→ Work item: Reproduce each line of the data below without any changes.

_ _ _ _ _

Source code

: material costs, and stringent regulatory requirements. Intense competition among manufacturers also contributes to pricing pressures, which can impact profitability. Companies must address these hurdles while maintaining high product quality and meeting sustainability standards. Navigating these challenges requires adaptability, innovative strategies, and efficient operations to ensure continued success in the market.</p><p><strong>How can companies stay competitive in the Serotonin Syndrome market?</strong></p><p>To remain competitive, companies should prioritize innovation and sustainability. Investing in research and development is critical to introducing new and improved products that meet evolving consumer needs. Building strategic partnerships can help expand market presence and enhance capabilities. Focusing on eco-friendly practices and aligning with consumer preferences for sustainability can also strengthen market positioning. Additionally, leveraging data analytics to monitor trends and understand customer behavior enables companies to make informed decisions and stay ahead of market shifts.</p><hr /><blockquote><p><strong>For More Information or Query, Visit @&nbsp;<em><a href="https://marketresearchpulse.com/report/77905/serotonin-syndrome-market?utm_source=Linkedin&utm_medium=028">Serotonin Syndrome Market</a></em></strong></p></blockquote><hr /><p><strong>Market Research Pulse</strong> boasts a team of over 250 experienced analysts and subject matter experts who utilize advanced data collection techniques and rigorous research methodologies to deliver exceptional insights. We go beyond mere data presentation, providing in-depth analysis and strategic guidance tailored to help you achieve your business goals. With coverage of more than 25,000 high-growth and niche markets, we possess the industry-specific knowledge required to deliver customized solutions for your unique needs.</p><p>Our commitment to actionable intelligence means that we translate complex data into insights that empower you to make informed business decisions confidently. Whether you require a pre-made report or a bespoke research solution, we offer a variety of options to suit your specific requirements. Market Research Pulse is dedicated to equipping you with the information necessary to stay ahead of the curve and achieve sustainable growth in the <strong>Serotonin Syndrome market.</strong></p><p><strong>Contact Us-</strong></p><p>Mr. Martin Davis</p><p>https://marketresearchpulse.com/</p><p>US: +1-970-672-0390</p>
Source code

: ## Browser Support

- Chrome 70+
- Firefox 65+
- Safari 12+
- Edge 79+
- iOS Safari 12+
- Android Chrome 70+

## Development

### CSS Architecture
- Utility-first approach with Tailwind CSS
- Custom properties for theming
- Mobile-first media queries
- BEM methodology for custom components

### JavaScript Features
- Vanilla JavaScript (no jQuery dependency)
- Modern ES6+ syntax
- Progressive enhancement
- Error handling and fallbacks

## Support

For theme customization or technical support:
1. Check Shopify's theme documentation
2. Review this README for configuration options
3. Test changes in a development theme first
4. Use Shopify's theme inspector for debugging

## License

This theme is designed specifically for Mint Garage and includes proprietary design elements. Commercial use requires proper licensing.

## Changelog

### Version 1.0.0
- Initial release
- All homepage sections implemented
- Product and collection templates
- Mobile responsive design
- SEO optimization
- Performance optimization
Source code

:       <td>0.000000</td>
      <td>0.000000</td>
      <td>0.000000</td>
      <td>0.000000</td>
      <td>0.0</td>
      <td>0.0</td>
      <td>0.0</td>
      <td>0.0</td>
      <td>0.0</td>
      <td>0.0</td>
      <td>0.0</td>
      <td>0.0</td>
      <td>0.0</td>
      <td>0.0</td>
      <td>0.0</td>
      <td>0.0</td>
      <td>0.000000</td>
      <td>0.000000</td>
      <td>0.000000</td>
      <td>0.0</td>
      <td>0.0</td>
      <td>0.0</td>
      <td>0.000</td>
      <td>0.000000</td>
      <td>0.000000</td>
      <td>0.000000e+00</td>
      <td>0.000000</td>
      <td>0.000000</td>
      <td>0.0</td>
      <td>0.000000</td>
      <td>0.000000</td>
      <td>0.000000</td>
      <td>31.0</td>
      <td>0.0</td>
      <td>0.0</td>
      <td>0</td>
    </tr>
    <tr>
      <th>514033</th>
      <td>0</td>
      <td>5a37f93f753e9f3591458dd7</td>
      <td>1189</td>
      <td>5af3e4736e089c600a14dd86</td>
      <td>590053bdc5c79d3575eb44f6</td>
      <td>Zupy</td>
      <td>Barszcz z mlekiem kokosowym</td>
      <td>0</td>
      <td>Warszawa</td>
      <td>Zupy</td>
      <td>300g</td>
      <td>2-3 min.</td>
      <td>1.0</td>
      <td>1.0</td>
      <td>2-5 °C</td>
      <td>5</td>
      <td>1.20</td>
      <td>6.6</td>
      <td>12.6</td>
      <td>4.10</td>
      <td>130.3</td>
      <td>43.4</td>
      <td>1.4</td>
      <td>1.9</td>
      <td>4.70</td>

_ _ _ _ _

→ The answer:
Source code

: material costs, and stringent regulatory requirements. Intense competition among manufacturers also contributes to pricing pressures, which can impact profitability. Companies must address these hurdles while maintaining high product quality and meeting sustainability standards. Navigating these challenges requires adaptability, innovative strategies, and efficient operations to ensure continued success in the market.</p><p><strong>How can companies stay competitive in the Serotonin Syndrome market?</strong></p><p>To remain competitive, companies should prioritize innovation and sustainability. Investing in research and development is critical to introducing new and improved products that meet evolving consumer needs. Building strategic partnerships can help expand market presence and enhance capabilities. Focusing on eco-friendly practices and aligning with consumer preferences for sustainability can also strengthen market positioning. Additionally, leveraging data analytics to monitor trends and understand customer behavior enables companies to make informed decisions and stay ahead of market shifts.</p><hr /><blockquote><p><strong>For More Information or Query, Visit @&nbsp;<em><a href="https://marketresearchpulse.com/report/77905/serotonin-syndrome-market?utm_source=Linkedin&utm_medium=028">Serotonin Syndrome Market</a></em></strong></p></blockquote><hr /><p><strong>Market Research Pulse</strong> boasts a team of over 250 experienced analysts and subject matter experts who utilize advanced data collection techniques and rigorous research methodologies to deliver exceptional insights. We go beyond mere data presentation, providing in-depth analysis and strategic guidance tailored to help you achieve your business goals. With coverage of more than 25,000 high-growth and niche markets, we possess the industry-specific knowledge required to deliver customized solutions for your unique needs.</p><p>Our commitment to actionable intelligence means that we translate complex data into insights that empower you to make informed business decisions confidently. Whether you require a pre-made report or a bespoke research solution, we offer a variety of options to suit your specific requirements. Market Research Pulse is dedicated to equipping you with the information necessary to stay ahead of the curve and achieve sustainable growth in the <strong>Serotonin Syndrome market.</strong></p><p><strong>Contact Us-</strong></p><p>Mr. Martin Davis</p><p>https://marketresearchpulse.com/</p><p>US: +1-970-672-0390</p>
Source code

: ## Browser Support

- Chrome 70+
- Firefox 65+
- Safari 12+
- Edge 79+
- iOS Safari 12+
- Android Chrome 70+

## Development

### CSS Architecture
- Utility-first approach with Tailwind CSS
- Custom properties for theming
- Mobile-first media queries
- BEM methodology for custom components

### JavaScript Features
- Vanilla JavaScript (no jQuery dependency)
- Modern ES6+ syntax
- Progressive enhancement
- Error handling and fallbacks

## Support

For theme customization or technical support:
1. Check Shopify's theme documentation
2. Review this README for configuration options
3. Test changes in a development theme first
4. Use Shopify's theme inspector for debugging

## License

This theme is designed specifically for Mint Garage and includes proprietary design elements. Commercial use requires proper licensing.

## Changelog

### Version 1.0.0
- Initial release
- All homepage sections implemented
- Product and collection templates
- Mobile responsive design
- SEO optimization
- Performance optimization
Source code

:       <td>0.000000</td>
      <td>0.000000</td>
      <td>0.000000</td>
      <td>0.000000</td>
      <td>0.0</td>
      <td>0.0</td>
      <td>0.0</td>
      <td>0.0</td>
      <td>0.0</td>
      <td>0.0</td>
      <td>0.0</td>
      <td>0.0</td>
      <td>0.0</td>
      <td>0.0</td>
      <td>0.0</td>
      <td>0.0</td>
      <td>0.000000</td>
      <td>0.000000</td>
      <td>0.000000</td>
      <td>0.0</td>
      <td>0.0</td>
      <td>0.0</td>
      <td>0.000</td>
      <td>0.000000</td>
      <td>0.000000</td>
      <td>0.000000e+00</td>
      <td>0.000000</td>
      <td>0.000000</td>
      <td>0.0</td>
      <td>0.000000</td>
      <td>0.000000</td>
      <td>0.000000</td>
      <td>31.0</td>
      <td>0.0</td>
      <td>0.0</td>
      <td>0</td>
    </tr>
    <tr>
      <th>514033</th>
      <td>0</td>
      <td>5a37f93f753e9f3591458dd7</td>
      <td>1189</td>
      <td>5af3e4736e089c600a14dd86</td>
      <td>590053bdc5c79d3575eb44f6</td>
      <td>Zupy</td>
      <td>Barszcz z mlekiem kokosowym</td>
      <td>0</td>
      <td>Warszawa</td>
      <td>Zupy</td>
      <td>300g</td>
      <td>2-3 min.</td>
      <td>1.0</td>
      <td>1.0</td>
      <td>2-5 °C</td>
      <td>5</td>
      <td>1.20</td>
      <td>6.6</td>
      <td>12.6</td>
      <td>4.10</td>
      <td>130.3</td>
      <td>43.4</td>
      <td>1.4</td>
      <td>1.9</td>
      <td>4.70</td>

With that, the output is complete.